The novel is, as is everything by McEwan, beautifully written, but what’s interesting here is how Beard’s view of climate change evolves. Initially he accepts, as I do, that the planet is getting warmer, but he’s far less sure that we are heading for a cataclysm: “[Beard] was unimpressed by some of the wild commentary that suggested the world was in ‘peril,’ that humankind was drifting towards calamity, when coastal cities would disappear under the waves, crops fail, and hundreds of millions of refugees surge from cone county to another.”
To be sure, he acknowledges that something must be done about climate change, but he’s equally surely correct in finding, “an old testament ring to the forewarnings, an air of plague-of-boils, and deluge-of-frogs, that suggested a deep and constant inclination… to believe that one was always living at the end of days.”
And this, as I read McEwan, and as I read Nietzsche (or Thomas Kuhn, or John Gray), is precisely the problem.
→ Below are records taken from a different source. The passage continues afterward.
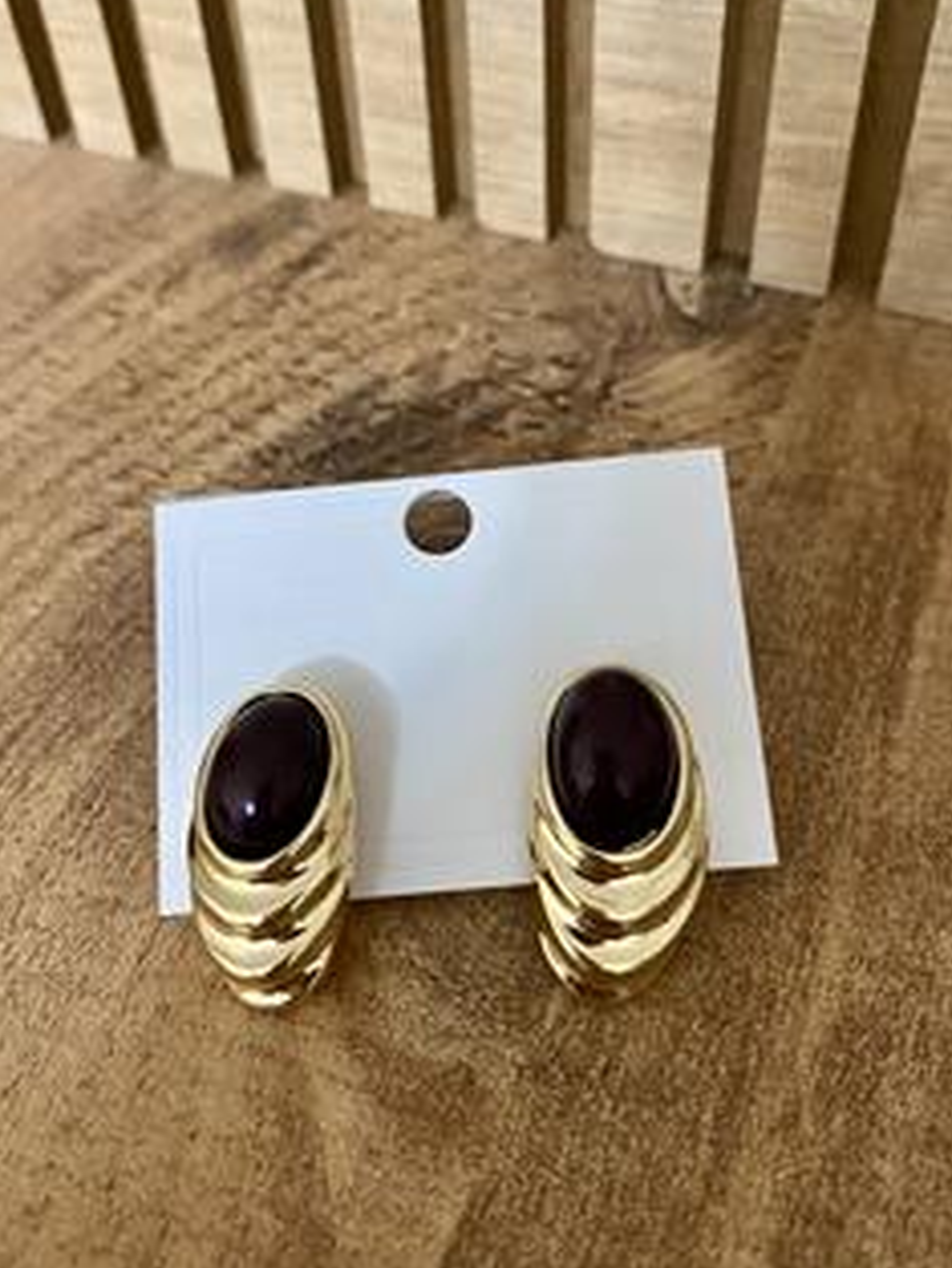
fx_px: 1209
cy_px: 598
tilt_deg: -54.7
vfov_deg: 55.3
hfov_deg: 43.0
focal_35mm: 33
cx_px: 478
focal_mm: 4.25
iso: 400
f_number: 1.8
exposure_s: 1/25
We tried to find a foundation in philosophy, then religion, now it is scientists to whom we must genuflect. But scientists are just as arrogant and self-important as philosophers and the religious! Worse, they seek to use religious imagery to bolster their case, even as they claim the sole mantle of rationality.
As the novel progresses, Beard becomes more certain that action must be taken, but primarily because he sees it as a way for him to become relevant again. McEwan is thus very clear-eyed about climate change and he doesn’t want the reader to lose sight of the fact that scientists as they make their discoveries are also making their careers.